Pull out every line in the items below that contains the string "range", with case counting, and copy each of those lines in full.

BEGIN

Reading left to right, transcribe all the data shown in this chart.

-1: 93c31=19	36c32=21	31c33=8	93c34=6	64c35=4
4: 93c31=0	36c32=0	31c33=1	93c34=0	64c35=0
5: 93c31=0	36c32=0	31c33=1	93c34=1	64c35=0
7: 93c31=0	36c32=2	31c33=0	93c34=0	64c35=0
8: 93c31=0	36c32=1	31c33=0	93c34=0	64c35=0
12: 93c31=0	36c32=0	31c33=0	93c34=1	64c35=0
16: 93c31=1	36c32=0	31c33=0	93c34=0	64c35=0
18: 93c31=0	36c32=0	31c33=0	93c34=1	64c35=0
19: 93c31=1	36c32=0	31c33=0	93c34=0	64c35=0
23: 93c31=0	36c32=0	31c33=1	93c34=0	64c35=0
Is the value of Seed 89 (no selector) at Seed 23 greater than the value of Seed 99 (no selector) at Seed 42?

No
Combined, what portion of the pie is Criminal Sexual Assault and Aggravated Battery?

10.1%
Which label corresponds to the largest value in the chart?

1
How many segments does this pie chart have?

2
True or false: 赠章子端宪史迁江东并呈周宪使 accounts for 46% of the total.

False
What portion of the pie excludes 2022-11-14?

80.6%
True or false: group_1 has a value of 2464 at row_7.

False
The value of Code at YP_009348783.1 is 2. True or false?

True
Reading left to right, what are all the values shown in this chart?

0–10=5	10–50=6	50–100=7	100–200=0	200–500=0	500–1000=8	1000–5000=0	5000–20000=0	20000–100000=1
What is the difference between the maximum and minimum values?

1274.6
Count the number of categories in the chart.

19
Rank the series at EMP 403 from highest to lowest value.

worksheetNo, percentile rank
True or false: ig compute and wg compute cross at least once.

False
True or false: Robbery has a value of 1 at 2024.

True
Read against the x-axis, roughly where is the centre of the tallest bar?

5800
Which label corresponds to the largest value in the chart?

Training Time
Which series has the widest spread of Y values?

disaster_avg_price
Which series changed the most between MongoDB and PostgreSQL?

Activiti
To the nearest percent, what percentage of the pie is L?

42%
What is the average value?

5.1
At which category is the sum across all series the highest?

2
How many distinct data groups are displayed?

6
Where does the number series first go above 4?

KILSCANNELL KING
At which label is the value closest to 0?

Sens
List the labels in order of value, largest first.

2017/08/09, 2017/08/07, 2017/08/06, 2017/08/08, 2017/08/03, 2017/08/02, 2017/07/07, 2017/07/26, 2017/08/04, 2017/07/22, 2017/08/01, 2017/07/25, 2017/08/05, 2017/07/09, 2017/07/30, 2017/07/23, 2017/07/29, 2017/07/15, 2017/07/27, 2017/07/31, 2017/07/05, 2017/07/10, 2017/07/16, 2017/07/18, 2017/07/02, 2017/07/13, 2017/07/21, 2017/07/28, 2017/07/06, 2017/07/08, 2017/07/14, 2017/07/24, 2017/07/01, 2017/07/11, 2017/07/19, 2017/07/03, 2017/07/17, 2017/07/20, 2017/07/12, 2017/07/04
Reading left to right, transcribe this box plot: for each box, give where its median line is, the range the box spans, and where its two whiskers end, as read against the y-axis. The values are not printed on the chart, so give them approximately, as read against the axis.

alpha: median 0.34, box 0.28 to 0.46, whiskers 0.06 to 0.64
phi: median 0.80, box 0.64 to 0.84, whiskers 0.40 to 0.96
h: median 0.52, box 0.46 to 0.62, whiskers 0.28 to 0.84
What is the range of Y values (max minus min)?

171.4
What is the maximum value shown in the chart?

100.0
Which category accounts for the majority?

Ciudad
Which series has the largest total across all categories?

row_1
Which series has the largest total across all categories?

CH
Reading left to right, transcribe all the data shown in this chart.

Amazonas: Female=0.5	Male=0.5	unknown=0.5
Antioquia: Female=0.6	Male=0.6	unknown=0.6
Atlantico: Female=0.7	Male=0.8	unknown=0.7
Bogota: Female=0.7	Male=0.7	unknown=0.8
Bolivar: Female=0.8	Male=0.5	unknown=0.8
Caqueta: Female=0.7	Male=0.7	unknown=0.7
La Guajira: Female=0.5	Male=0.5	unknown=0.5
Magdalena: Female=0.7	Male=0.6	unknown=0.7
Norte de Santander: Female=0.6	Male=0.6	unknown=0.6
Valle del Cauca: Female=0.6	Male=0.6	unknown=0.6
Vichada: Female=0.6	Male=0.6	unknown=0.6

END

# Result for this task
Reading left to right, transcribe this box plot: for each box, give where its median line is, the range the box spans, and where its two whiskers end, as read against the y-axis. The values are not printed on the chart, so give them approximately, as read against the axis.
What is the range of Y values (max minus min)?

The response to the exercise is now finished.